Segment Start: RECORD EXCERPTS

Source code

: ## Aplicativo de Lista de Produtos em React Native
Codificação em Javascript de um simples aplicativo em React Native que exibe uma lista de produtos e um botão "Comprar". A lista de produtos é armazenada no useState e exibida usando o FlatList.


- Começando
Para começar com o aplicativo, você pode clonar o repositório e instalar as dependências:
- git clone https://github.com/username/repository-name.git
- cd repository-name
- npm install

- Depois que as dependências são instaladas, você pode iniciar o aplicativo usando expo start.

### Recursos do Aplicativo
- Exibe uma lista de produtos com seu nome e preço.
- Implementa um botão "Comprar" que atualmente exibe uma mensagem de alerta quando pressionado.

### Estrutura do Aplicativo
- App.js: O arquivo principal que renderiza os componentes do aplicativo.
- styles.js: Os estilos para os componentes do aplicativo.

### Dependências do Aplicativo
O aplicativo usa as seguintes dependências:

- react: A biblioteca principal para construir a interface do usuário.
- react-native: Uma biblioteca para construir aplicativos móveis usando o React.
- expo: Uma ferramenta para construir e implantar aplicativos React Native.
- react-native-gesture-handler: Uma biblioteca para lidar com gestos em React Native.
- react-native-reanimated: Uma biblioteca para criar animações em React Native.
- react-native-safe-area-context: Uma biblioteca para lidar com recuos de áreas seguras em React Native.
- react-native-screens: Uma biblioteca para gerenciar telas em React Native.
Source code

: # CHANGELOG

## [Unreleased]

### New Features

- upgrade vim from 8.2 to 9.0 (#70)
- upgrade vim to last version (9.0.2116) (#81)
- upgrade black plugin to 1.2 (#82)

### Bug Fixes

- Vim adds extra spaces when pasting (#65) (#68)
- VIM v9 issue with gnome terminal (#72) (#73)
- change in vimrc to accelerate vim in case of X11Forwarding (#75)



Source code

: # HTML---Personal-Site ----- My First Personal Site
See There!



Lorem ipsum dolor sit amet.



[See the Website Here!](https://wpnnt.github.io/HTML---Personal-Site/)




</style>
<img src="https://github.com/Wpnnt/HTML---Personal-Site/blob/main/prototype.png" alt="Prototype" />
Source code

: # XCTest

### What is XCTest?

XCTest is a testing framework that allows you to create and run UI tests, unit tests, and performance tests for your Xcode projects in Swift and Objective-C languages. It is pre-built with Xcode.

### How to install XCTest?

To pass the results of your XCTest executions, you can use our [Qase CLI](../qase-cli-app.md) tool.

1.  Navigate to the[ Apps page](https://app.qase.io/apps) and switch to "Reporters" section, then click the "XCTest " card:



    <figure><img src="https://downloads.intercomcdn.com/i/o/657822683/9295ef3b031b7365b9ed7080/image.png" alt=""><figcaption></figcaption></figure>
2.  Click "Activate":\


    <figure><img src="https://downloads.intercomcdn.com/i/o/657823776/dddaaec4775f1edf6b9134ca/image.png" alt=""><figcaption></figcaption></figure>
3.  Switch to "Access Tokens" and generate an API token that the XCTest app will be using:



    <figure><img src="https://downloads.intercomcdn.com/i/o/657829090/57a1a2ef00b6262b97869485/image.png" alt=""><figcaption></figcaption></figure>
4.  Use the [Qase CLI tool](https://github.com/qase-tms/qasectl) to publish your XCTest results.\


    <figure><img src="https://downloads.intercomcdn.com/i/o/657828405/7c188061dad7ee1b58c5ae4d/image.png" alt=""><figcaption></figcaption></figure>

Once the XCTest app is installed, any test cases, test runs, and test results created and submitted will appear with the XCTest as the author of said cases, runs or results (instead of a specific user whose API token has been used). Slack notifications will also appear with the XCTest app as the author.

Segment End: RECORD EXCERPTS

**TASK GOAL**
Some lines above contain the word "principal". Copy each of them.

**SOLUTION TO THE PROBLEM**
- App.js: O arquivo principal que renderiza os componentes do aplicativo.
- react: A biblioteca principal para construir a interface do usuário.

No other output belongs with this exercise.